How great history is. Well maybe the American people will give Mr bush's brother a chance on the basis of third time lucky!

Best regards,

L



To: Jim Willie CB who wrote (39794)8/6/2001 8:45:27 AM
From: stockman_scott  Read Replies (1) | Respond to of 65232
 
PIMCO Total Return Rebounds in 2nd Half

Sunday August 5 10:06 PM ET

By Jonathan Stempel

NEW YORK (Reuters) - Bill Gross' PIMCO Total Return fund is back, benefiting from a big bet on interest rates after an uncharacteristically rough first half of 2001.

The fund's 5-year annualized return is 8.23 percent, ahead of 98 percent of all intermediate-term bond funds, according to fund information service Morningstar Inc.

Returns like that have helped turn the fund, which Gross has managed since 1987, into the largest bond mutual fund, now with $45.7 billion of assets.

Through June, the fund has raked in a net $5.1 billion of new cash this year, more than any other fund, according to Financial Research Corp., a Boston-based consultant.

Yet in the first half of the year, Total Return was outgunned by more than four-fifths of its rivals.

A month later, it has rebounded. Through August 2, the fund is up 5.67 percent in 2001, beating 72 percent of its peers.

``A month ago, everyone was calling and saying, 'What's going on with Bill Gross?''' said Eric Jacobson, a Morningstar senior fixed-income analyst. ``This shows you never want to count Bill Gross out.''

BAD BETS

For a while it seemed Gross, a managing director for Pacific Investment Management Co. in Newport Beach, California, had lost some of his touch.

Gross said in several published interviews he was cool to many corporate bonds, which have performed well all year, and steering clear of junk bonds, many of which also did well.

Meanwhile, Gross' favored sectors -- mortgages, government agency debt and U.S. Treasuries, especially ones with long maturities -- performed just OK, or worse.

``Our position all along this year has been one of a decidedly less-optimistic stance on the economy as a whole,'' said James Keller, a portfolio manager who oversees Treasuries in the Total Return fund.

The result: Total Return's institutional shares returned just 2.58 percent, lagging 82 percent of its peers, according to Morningstar. Between April and June it suffered its first quarterly loss in two years.

The fund even lagged the Lehman Brothers Aggregate Bond Index, considered the broadest measure of the U.S. bond market, by 1.02 percentage points.

No more. The fund is now outperforming the Lehman index by 0.14 percentage point. That 1.16 percentage point pickup against the index in a month is huge; many managers would be happy with just a few tenths.

``What happened in July from a macro standpoint was that companies revised their earnings estimates downward almost 6 percent, one of the sharpest declines ever,'' said Keller. ``This put a cold shower on optimists for the economy, and sparked a strong rally in bonds.''

That helped the fund because Gross bet that interest rates would fall.
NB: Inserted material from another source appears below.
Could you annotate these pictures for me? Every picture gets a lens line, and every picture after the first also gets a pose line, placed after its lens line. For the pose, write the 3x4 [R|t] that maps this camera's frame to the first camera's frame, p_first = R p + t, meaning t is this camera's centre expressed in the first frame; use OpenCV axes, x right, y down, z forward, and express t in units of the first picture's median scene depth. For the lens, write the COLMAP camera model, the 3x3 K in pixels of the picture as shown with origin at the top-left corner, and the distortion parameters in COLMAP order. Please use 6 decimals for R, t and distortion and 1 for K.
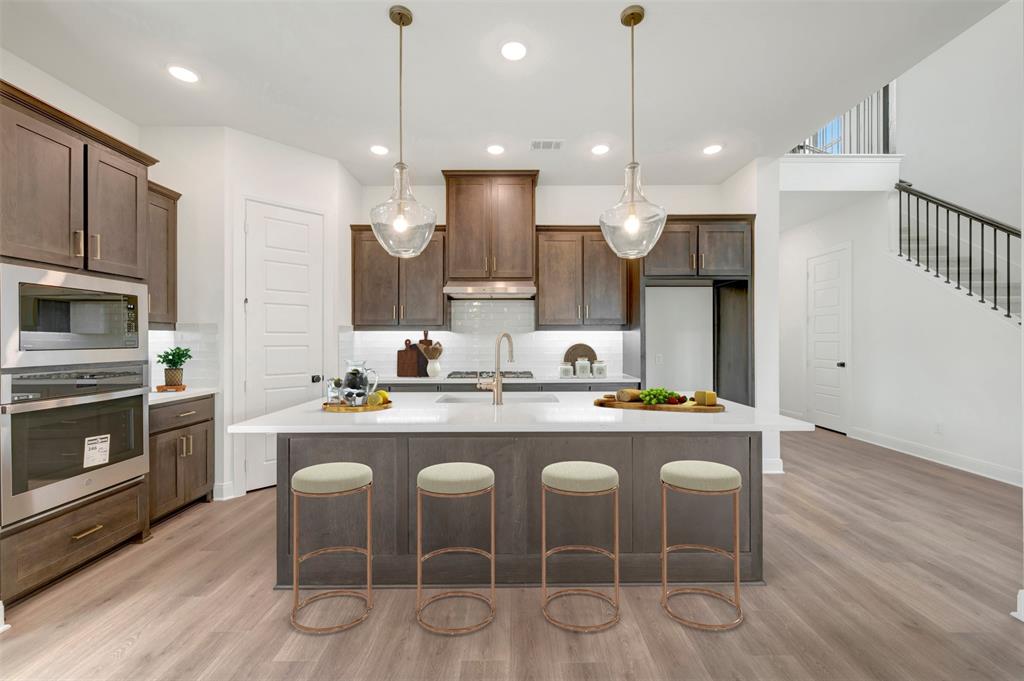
lens RADIAL K [[408.0, 0, 513.9], [0, 408.0, 339.3], [0, 0, 1]] dist [-0.000362, -0.000170]
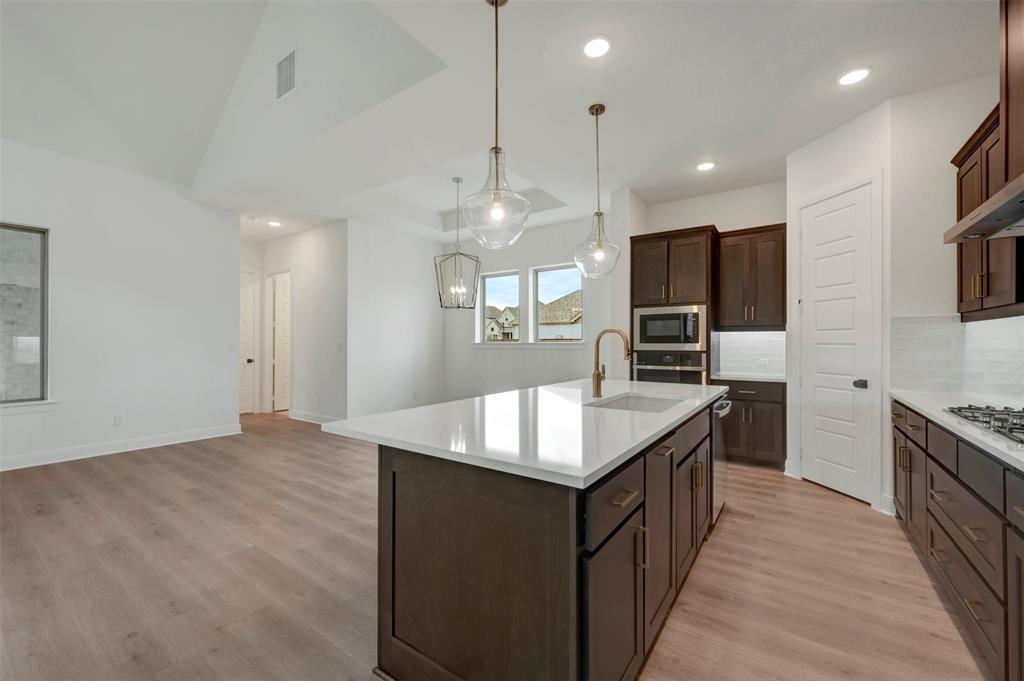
lens RADIAL K [[402.5, 0, 512.0], [0, 402.5, 340.5], [0, 0, 1]] dist [0.009090, -0.000178]
pose [[-0.577438, -0.003331, -0.816427, 0.570204], [0.000972, 0.999988, -0.004768, 0.011106], [0.816434, -0.003547, -0.577428, 0.863779]]
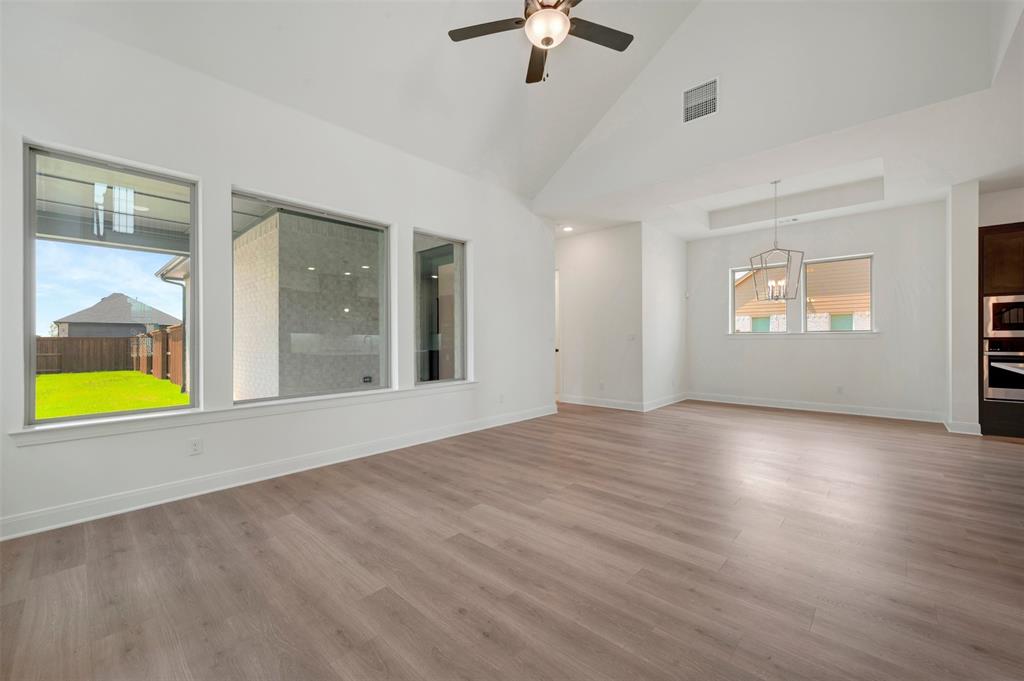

And they did. Since June 30 the 10-year Treasury yield has fallen to below 5.2 percent from 5.42 percent.

Keller said Total Return ended the first half with a ''duration'' of 5.9 years, near the top of its usual three to six year range. That means prices will rise 5.9 percent for every 1 percent drop in interest rates.

The Lehman index, in contrast, had a duration of 4.75 years, Jacobson said.

``Gross is known for making interest rate plays, and this is a very big play,'' said Jacobson.

SOUR ON ECONOMY

Keller would not discuss what else caused Total Return's July performance, or where the fund is placing its bets now.

But he did say that PIMCO still expects the economy to struggle, and the Federal Reserve (news - web sites) to cut interest rates more, even though the Fed has cut rates six times this year to help revive the economy. A weak economy is usually conducive to low interest rates and better performance by higher-quality bonds.

``There will be a recovery,'' said Keller, ``but it will be a long, slow, painful one.''

Indeed, Jacobson said he last spoke with PIMCO officials a week ago, and they said that Gross' ``attitude toward corporates hasn't changed at all, and that he remains fairly negative.''

He also said investors should not be alarmed by the big bets Gross makes, such as the duration bet.

``The most important thing is, it got the desired results,'' he said.